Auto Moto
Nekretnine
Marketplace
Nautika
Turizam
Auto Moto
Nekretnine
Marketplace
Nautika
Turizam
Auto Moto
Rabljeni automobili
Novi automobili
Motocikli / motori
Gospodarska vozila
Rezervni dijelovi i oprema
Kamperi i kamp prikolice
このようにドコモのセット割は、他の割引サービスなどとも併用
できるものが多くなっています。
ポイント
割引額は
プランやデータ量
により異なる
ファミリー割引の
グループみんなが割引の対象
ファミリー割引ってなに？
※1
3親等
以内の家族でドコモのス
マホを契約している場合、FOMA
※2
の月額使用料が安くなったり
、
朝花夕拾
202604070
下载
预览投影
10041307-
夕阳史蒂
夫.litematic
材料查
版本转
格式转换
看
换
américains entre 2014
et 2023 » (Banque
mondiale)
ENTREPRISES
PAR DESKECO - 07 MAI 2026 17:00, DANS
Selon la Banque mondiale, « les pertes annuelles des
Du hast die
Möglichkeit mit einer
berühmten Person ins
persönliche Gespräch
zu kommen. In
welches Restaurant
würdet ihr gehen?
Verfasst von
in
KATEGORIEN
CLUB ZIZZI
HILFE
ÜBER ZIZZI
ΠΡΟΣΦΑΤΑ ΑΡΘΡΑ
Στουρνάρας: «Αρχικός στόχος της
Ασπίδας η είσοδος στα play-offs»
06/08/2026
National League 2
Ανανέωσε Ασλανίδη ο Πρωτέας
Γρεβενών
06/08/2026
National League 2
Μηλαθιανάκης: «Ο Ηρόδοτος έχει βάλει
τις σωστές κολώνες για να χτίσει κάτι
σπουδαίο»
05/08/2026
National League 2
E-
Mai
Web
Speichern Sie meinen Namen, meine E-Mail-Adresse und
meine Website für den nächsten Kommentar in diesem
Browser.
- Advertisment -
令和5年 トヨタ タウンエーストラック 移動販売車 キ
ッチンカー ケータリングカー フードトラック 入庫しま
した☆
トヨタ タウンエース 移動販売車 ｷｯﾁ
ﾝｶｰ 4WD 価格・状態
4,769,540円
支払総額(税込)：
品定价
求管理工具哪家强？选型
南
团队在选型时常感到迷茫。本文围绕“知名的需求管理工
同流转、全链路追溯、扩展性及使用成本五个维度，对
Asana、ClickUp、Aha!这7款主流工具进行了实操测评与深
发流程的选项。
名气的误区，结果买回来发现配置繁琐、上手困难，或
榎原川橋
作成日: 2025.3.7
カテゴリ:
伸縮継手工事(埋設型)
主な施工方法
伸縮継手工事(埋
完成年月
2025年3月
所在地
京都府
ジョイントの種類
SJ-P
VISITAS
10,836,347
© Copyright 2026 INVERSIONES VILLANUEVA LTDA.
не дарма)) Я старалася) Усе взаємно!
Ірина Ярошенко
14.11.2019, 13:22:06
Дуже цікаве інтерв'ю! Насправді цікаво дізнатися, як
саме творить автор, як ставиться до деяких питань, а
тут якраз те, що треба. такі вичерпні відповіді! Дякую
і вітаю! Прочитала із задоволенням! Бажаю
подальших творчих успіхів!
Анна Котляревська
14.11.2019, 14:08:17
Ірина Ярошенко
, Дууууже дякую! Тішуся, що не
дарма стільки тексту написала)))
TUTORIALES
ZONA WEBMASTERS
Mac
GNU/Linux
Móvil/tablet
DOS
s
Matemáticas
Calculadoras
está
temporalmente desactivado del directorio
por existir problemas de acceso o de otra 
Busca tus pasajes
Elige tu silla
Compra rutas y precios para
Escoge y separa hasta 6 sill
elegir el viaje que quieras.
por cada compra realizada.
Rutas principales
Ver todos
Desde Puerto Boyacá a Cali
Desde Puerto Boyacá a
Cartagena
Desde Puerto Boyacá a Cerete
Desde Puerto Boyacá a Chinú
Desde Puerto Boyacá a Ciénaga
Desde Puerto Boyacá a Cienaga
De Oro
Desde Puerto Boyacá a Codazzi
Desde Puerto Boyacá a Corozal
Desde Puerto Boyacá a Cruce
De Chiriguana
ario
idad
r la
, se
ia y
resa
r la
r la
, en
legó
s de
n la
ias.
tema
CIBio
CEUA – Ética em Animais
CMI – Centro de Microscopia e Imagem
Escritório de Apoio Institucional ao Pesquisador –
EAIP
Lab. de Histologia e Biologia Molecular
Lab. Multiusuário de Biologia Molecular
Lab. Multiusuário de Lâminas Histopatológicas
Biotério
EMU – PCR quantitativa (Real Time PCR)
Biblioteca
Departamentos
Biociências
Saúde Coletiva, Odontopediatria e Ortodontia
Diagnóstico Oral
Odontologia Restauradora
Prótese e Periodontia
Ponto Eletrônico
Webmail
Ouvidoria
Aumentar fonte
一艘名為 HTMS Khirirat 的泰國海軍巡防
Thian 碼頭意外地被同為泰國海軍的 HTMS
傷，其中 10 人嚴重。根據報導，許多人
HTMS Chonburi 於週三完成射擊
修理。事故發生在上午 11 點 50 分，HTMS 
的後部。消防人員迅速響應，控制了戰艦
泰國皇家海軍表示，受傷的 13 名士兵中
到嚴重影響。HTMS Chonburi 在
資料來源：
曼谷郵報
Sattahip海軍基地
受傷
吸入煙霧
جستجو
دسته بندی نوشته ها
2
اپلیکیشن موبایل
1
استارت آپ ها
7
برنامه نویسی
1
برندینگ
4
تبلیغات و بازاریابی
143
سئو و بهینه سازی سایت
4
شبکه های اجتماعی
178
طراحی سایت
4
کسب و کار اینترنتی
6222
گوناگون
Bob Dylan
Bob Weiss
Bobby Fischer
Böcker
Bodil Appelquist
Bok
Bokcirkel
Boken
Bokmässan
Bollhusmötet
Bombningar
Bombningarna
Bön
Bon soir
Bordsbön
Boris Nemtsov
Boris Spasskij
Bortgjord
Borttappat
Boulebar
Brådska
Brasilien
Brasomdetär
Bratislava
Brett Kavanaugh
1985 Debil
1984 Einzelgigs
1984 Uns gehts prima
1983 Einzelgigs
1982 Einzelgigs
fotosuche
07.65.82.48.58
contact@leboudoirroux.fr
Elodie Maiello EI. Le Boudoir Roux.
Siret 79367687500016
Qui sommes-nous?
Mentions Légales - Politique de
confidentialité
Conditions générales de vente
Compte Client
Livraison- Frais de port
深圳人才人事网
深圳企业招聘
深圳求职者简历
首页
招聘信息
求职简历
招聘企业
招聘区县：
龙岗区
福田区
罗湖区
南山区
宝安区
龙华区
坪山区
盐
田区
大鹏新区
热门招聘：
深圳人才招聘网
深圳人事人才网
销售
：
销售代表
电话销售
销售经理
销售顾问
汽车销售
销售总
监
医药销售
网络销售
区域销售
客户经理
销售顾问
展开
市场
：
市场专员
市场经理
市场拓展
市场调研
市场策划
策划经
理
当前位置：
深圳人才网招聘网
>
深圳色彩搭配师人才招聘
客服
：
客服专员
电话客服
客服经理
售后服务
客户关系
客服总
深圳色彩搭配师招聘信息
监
-=-=-=-=-
> _Task_: Copy out every line from the first line of the items down to the line containing "тут якраз те, що", including that line.

> _Solution to the problem_:
Auto Moto
Nekretnine
Marketplace
Nautika
Turizam
Auto Moto
Nekretnine
Marketplace
Nautika
Turizam
Auto Moto
Rabljeni automobili
Novi automobili
Motocikli / motori
Gospodarska vozila
Rezervni dijelovi i oprema
Kamperi i kamp prikolice
このようにドコモのセット割は、他の割引サービスなどとも併用
できるものが多くなっています。
ポイント
割引額は
プランやデータ量
により異なる
ファミリー割引の
グループみんなが割引の対象
ファミリー割引ってなに？
※1
3親等
以内の家族でドコモのス
マホを契約している場合、FOMA
※2
の月額使用料が安くなったり
、
朝花夕拾
202604070
下载
预览投影
10041307-
夕阳史蒂
夫.litematic
材料查
版本转
格式转换
看
换
américains entre 2014
et 2023 » (Banque
mondiale)
ENTREPRISES
PAR DESKECO - 07 MAI 2026 17:00, DANS
Selon la Banque mondiale, « les pertes annuelles des
Du hast die
Möglichkeit mit einer
berühmten Person ins
persönliche Gespräch
zu kommen. In
welches Restaurant
würdet ihr gehen?
Verfasst von
in
KATEGORIEN
CLUB ZIZZI
HILFE
ÜBER ZIZZI
ΠΡΟΣΦΑΤΑ ΑΡΘΡΑ
Στουρνάρας: «Αρχικός στόχος της
Ασπίδας η είσοδος στα play-offs»
06/08/2026
National League 2
Ανανέωσε Ασλανίδη ο Πρωτέας
Γρεβενών
06/08/2026
National League 2
Μηλαθιανάκης: «Ο Ηρόδοτος έχει βάλει
τις σωστές κολώνες για να χτίσει κάτι
σπουδαίο»
05/08/2026
National League 2
E-
Mai
Web
Speichern Sie meinen Namen, meine E-Mail-Adresse und
meine Website für den nächsten Kommentar in diesem
Browser.
- Advertisment -
令和5年 トヨタ タウンエーストラック 移動販売車 キ
ッチンカー ケータリングカー フードトラック 入庫しま
した☆
トヨタ タウンエース 移動販売車 ｷｯﾁ
ﾝｶｰ 4WD 価格・状態
4,769,540円
支払総額(税込)：
品定价
求管理工具哪家强？选型
南
团队在选型时常感到迷茫。本文围绕“知名的需求管理工
同流转、全链路追溯、扩展性及使用成本五个维度，对
Asana、ClickUp、Aha!这7款主流工具进行了实操测评与深
发流程的选项。
名气的误区，结果买回来发现配置繁琐、上手困难，或
榎原川橋
作成日: 2025.3.7
カテゴリ:
伸縮継手工事(埋設型)
主な施工方法
伸縮継手工事(埋
完成年月
2025年3月
所在地
京都府
ジョイントの種類
SJ-P
VISITAS
10,836,347
© Copyright 2026 INVERSIONES VILLANUEVA LTDA.
не дарма)) Я старалася) Усе взаємно!
Ірина Ярошенко
14.11.2019, 13:22:06
Дуже цікаве інтерв'ю! Насправді цікаво дізнатися, як
саме творить автор, як ставиться до деяких питань, а
тут якраз те, що треба. такі вичерпні відповіді! Дякую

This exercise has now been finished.